• **The task**:
Repeat the entire listing exactly. Omit all pictures.
+++
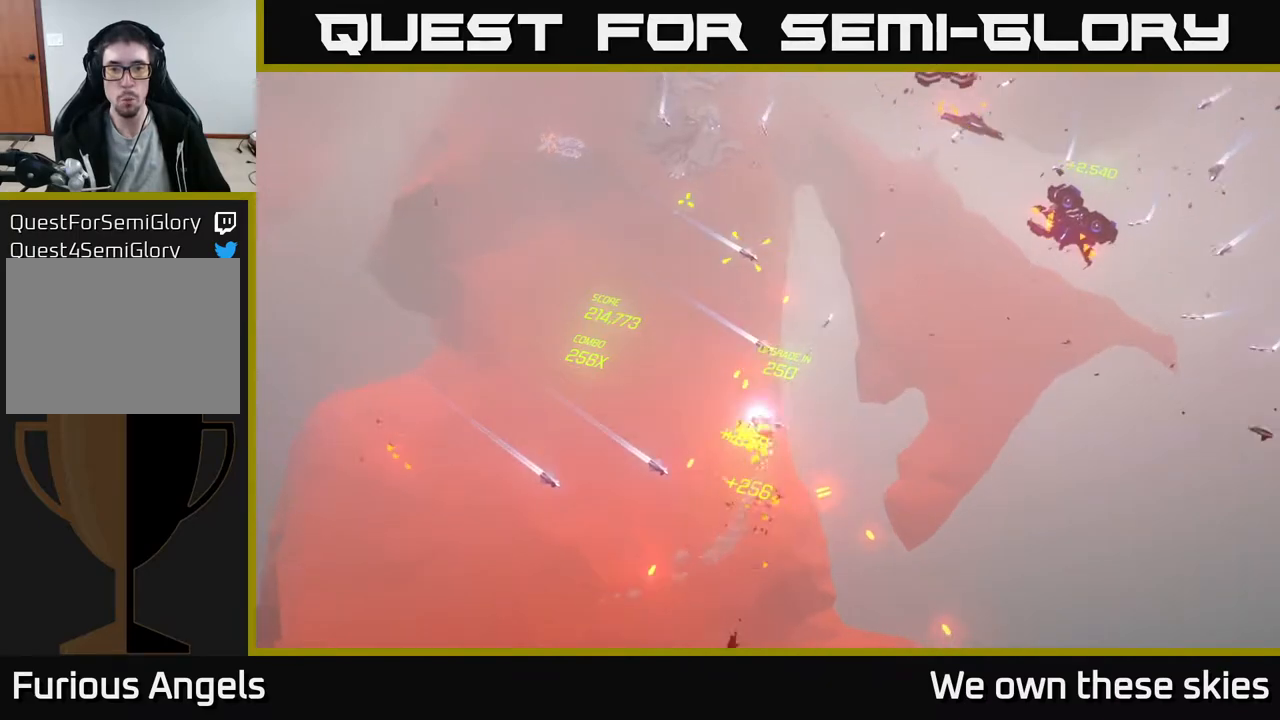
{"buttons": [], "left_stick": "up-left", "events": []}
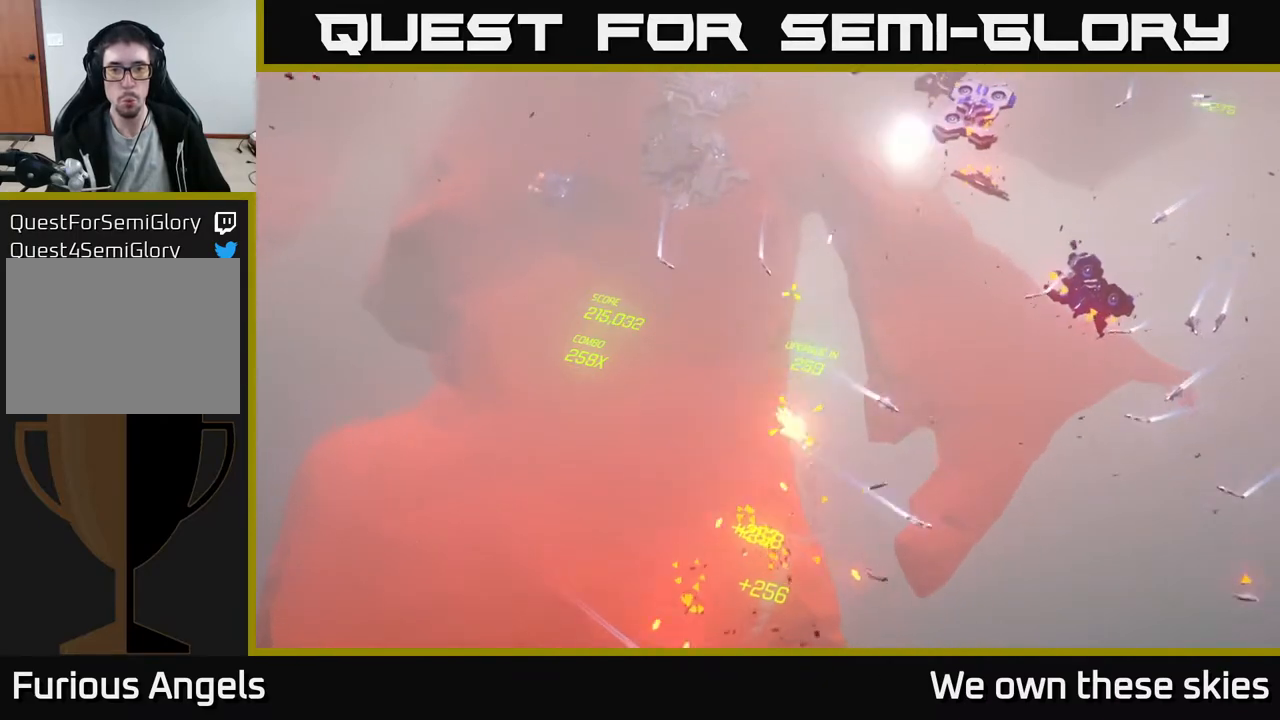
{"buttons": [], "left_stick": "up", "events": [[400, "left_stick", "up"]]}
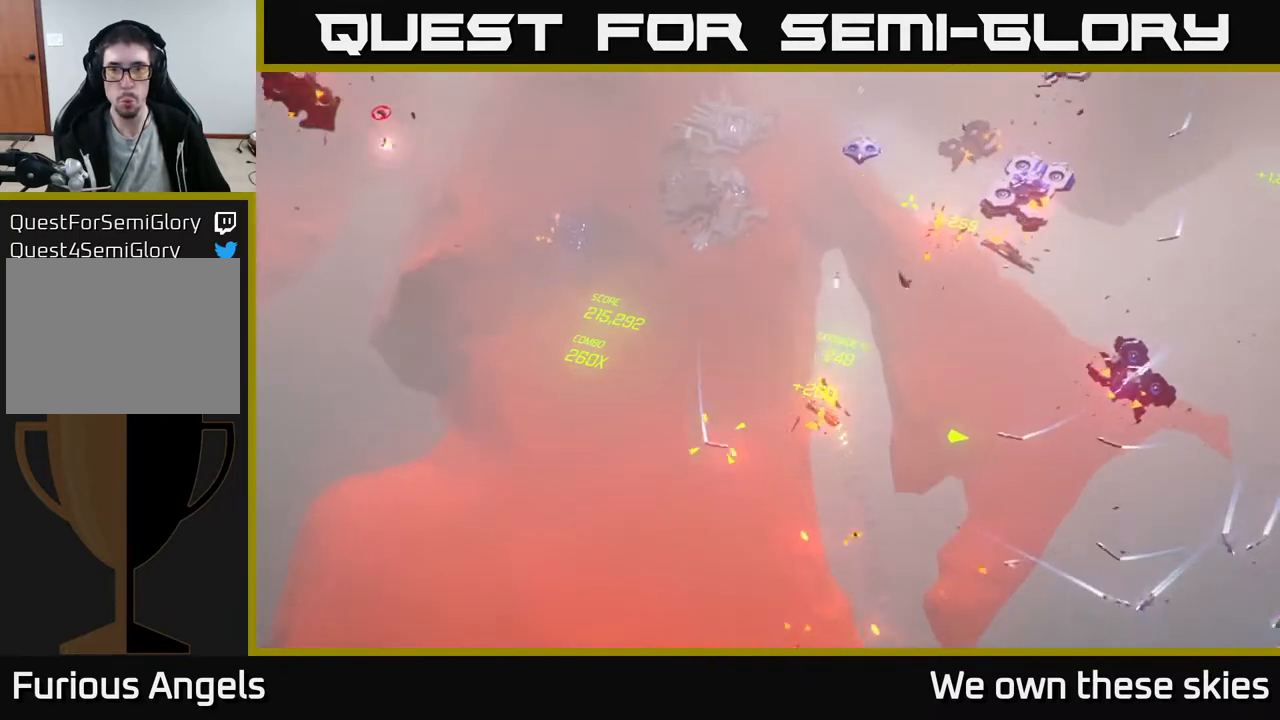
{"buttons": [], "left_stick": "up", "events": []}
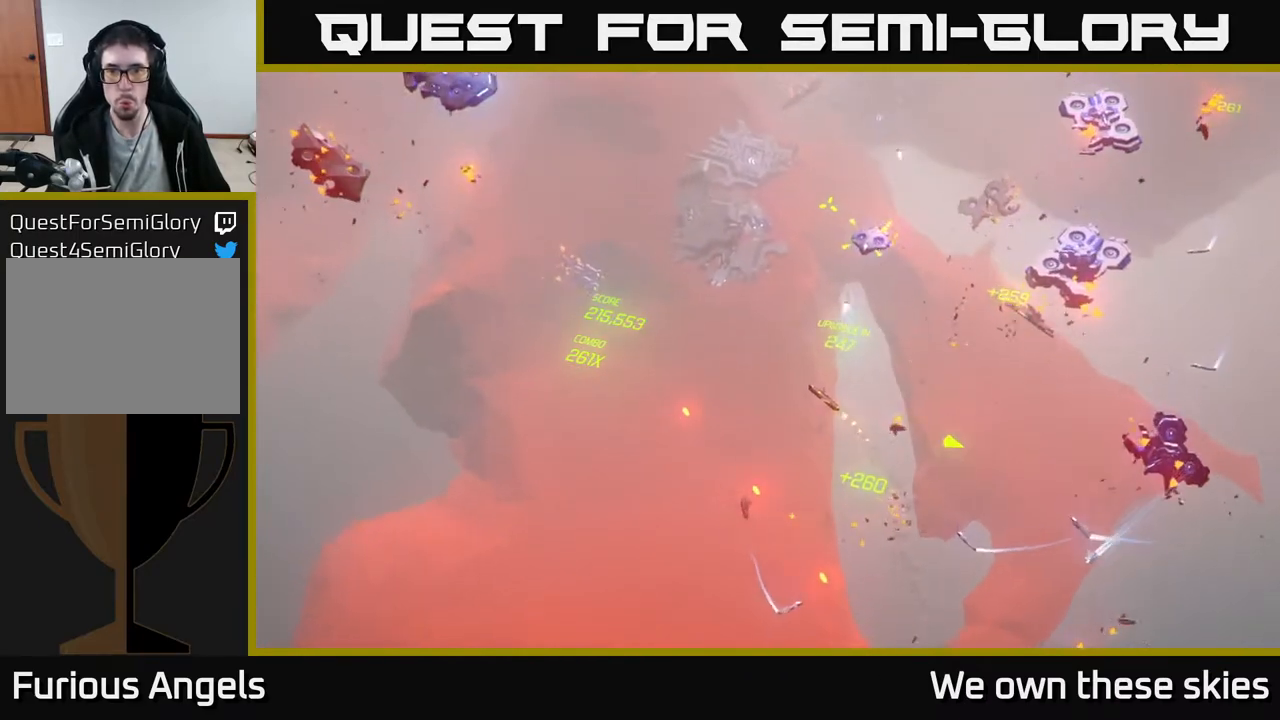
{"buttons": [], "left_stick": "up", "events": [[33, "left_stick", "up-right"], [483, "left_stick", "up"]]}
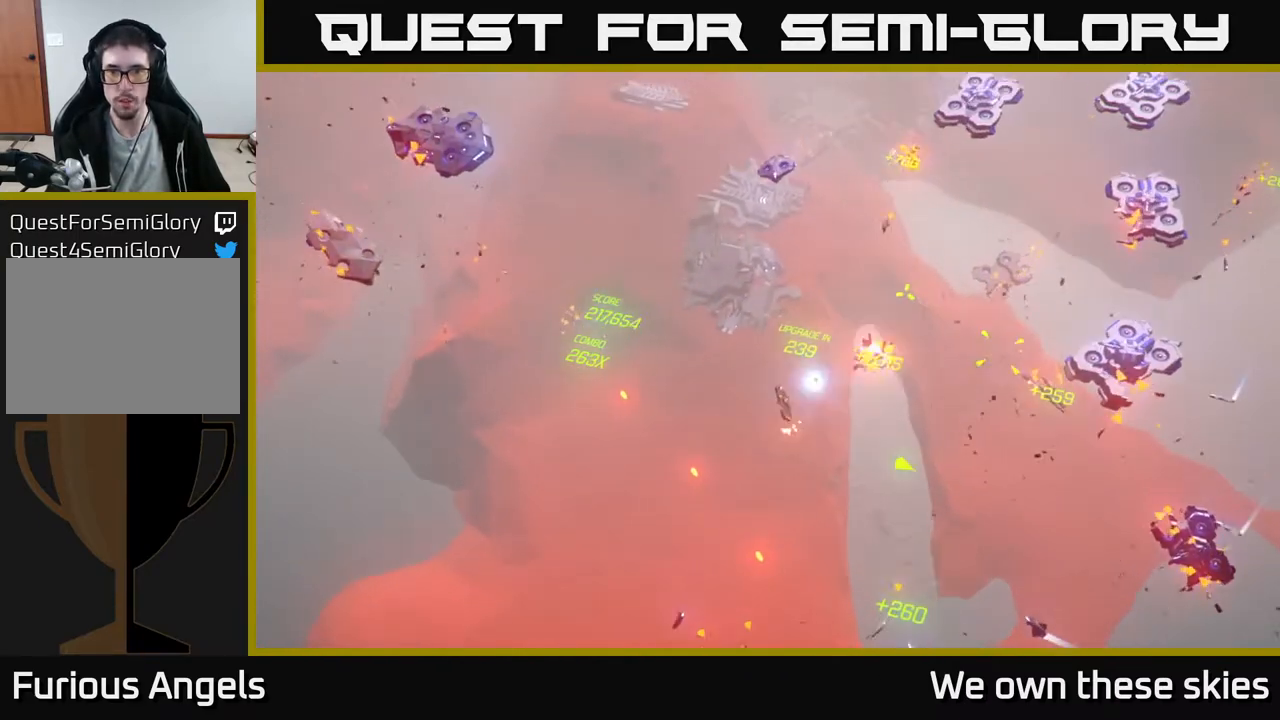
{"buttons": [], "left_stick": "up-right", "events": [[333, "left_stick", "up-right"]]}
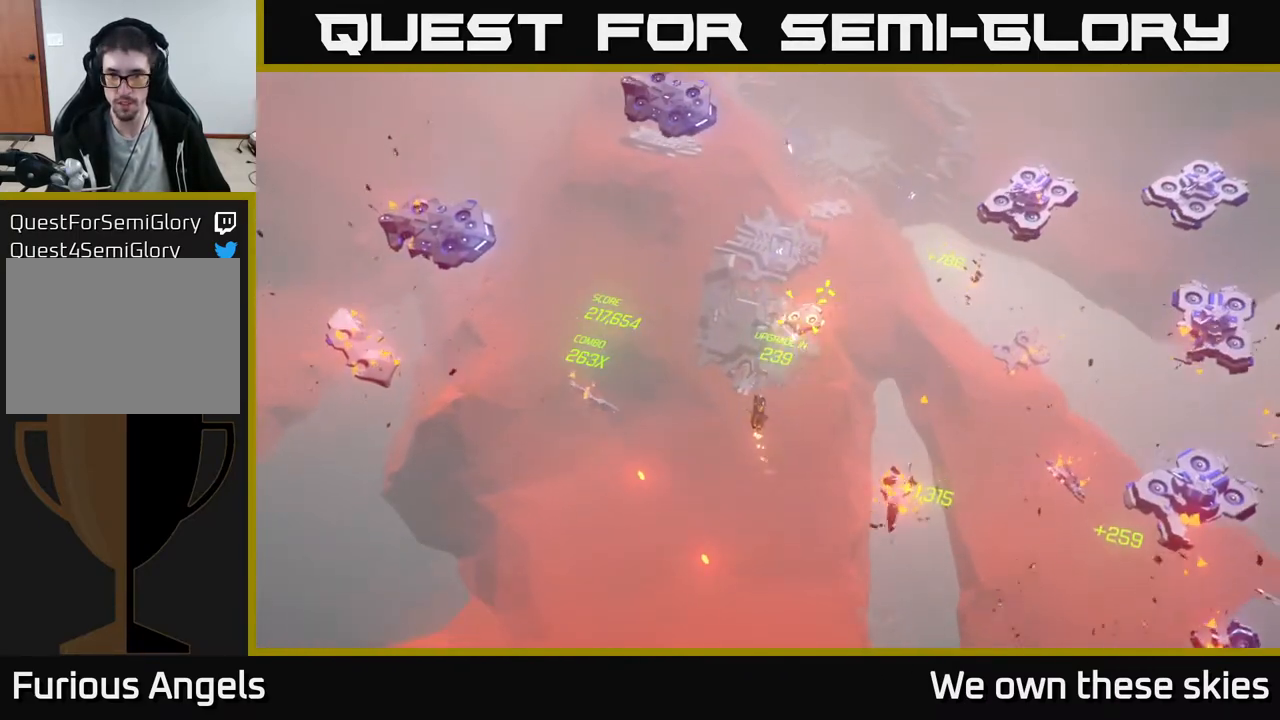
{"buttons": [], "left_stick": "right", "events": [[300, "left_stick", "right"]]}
+++
• **Result**:
{"buttons": [], "left_stick": "up-left", "events": []}
{"buttons": [], "left_stick": "up", "events": [[400, "left_stick", "up"]]}
{"buttons": [], "left_stick": "up", "events": []}
{"buttons": [], "left_stick": "up", "events": [[33, "left_stick", "up-right"], [483, "left_stick", "up"]]}
{"buttons": [], "left_stick": "up-right", "events": [[333, "left_stick", "up-right"]]}
{"buttons": [], "left_stick": "right", "events": [[300, "left_stick", "right"]]}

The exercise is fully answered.